TEXT PASSAGE:
# Forum Other Languages Romance languages Italian  Spanish vs. Italian

## VTHokie

I'm sure this has been asked before. But how easy should Italian be for a proficient speaker of Spanish (10 years). Are words confusing, is grammar same or different, anything to look out for specifically? Thank you. 
Saludos.

----------


## Оля

> I'm sure this has been asked before. But how easy should Italian be for a proficient speaker of Spanish (10 years). Are words confusing, is grammar same or different, anything to look out for specifically? Thank you. 
> Saludos.

 The grammar is very similar, vocabulary too. But, for me, Italian is more beautiful and musical.   :: 
And Spanish is in greater demand than Italian. 
Ciao.   ::

----------


## Rounder22

Im in NY so I'm a native american english speaker but i also speak spanish (though not 100%) because my family are Costa Rican... and I am also learning Italian on my own (though i been lazy since summer started in my studies) and can say that both languages are very similar in both vocab and grammar so it would not be very difficult for a spanish speaker such as yourself to learn italian... there are just slight differences like words that sound and look the same in both languages but have different definitions but other then that you should be able to tackle italian easily... and for the record both languages are beautiful...   ::

----------


## giovanni

ive spoken italian and english my whole life.. and i picked up spanish about half way through... it was super easy for me. 
i think they are almost the same, just italian is a little harder for americans to speak i think.    ::

----------

DATA EXTRACT:
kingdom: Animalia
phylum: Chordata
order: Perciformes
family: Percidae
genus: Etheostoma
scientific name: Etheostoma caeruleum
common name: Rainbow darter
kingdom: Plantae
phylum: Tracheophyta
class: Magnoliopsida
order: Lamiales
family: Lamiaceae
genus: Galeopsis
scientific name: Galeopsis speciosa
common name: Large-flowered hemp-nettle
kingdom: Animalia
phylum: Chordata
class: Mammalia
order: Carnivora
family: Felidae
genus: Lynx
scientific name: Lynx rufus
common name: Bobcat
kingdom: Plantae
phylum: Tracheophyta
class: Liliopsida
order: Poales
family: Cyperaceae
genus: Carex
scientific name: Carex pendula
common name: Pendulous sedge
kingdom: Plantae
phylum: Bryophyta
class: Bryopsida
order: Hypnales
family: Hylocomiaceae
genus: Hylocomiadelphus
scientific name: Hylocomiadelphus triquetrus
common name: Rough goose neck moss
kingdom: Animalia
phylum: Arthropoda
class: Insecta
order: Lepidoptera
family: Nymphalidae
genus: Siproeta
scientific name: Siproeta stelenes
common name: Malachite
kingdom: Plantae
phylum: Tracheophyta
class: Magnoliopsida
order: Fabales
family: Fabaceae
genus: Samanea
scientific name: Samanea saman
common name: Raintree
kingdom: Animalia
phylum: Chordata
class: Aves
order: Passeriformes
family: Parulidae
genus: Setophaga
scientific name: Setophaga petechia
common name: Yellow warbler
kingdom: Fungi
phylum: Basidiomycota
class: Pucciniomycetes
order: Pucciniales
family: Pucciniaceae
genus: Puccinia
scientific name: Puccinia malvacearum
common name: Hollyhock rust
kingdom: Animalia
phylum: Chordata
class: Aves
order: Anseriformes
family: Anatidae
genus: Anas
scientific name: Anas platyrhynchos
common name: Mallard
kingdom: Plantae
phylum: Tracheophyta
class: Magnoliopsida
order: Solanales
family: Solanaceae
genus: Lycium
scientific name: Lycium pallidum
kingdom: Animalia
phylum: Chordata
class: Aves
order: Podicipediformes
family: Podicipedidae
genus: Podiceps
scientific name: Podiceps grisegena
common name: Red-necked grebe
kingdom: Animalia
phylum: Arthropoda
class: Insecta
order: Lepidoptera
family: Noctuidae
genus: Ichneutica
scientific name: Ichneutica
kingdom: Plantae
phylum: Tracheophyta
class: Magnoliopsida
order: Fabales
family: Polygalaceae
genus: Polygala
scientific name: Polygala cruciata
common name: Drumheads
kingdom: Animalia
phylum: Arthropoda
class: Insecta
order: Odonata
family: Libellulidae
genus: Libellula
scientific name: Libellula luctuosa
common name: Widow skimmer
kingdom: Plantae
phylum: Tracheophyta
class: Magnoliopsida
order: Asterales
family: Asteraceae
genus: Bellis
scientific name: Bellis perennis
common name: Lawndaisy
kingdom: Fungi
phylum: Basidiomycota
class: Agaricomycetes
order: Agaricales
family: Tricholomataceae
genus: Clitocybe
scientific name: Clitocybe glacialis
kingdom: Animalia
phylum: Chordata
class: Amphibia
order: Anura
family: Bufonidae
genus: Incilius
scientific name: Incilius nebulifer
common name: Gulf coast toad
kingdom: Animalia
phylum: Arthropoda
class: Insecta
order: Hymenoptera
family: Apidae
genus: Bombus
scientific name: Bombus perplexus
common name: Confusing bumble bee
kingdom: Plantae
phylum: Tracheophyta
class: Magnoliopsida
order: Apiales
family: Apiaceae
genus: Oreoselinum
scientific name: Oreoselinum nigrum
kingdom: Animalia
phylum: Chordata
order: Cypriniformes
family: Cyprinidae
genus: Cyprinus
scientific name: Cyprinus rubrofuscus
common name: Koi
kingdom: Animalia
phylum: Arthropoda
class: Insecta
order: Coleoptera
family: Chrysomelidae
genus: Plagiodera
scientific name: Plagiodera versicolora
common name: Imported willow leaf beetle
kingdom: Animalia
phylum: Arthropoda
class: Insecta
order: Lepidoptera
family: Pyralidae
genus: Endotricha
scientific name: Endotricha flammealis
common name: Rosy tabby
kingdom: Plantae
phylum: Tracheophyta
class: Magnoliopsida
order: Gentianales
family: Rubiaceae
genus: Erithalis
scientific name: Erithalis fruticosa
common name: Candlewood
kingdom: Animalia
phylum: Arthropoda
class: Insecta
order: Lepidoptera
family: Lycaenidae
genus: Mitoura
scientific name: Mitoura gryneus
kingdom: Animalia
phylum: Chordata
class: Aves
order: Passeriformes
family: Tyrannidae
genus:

WRITTEN REQUEST 1:
In the forum thread comparing Spanish and Italian, what country is Rounder22's family from?
WRITTEN REQUEST 2:
Based on the forum thread comparing Spanish and Italian, decide whether each statement agrees with it. Answer yes or no for each, and quote the words that decide it.
(a) Оля says Spanish is in greater demand than Italian.
(b) giovanni learned Spanish before Italian.
(c) Rounder22 claims to speak Spanish perfectly.

COMPLETE RESPONSE 1:
Costa Rica.

COMPLETE RESPONSE 2:
(a) Yes: "And Spanish is in greater demand than Italian."
(b) No: "ive spoken italian and english my whole life.. and i picked up spanish about half way through..."
(c) No: "i also speak spanish (though not 100%)"